(Page images and extracted text)
· · · · · · ·

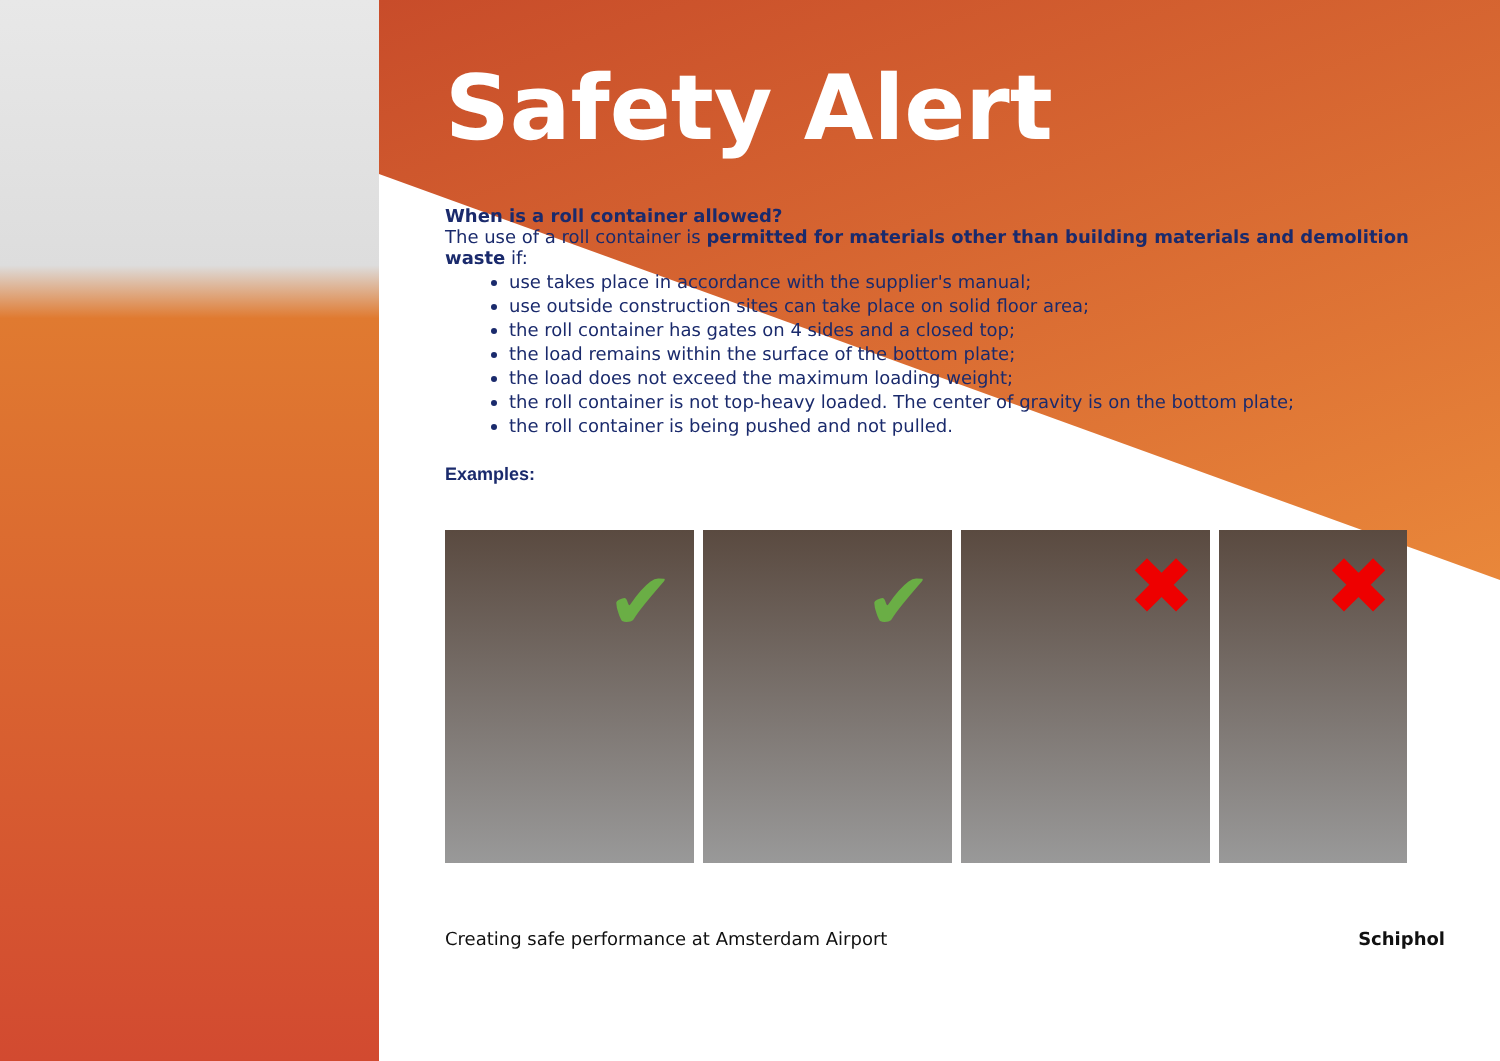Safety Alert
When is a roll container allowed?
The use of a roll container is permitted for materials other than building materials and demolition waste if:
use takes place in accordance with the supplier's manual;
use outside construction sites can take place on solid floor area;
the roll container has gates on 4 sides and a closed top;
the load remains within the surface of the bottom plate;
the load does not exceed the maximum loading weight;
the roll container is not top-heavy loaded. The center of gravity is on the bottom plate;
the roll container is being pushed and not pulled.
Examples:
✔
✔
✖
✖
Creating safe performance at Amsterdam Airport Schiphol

· · · · · · ·

● **Activity**: Having removed the pictures, write out the records exactly as they stand.

● **Result of the task**:
Safety Alert
When is a roll container allowed?
The use of a roll container is permitted for materials other than building materials and demolition waste if:
use takes place in accordance with the supplier's manual;
use outside construction sites can take place on solid floor area;
the roll container has gates on 4 sides and a closed top;
the load remains within the surface of the bottom plate;
the load does not exceed the maximum loading weight;
the roll container is not top-heavy loaded. The center of gravity is on the bottom plate;
the roll container is being pushed and not pulled.
Examples:
✔
✔
✖
✖
Creating safe performance at Amsterdam Airport Schiphol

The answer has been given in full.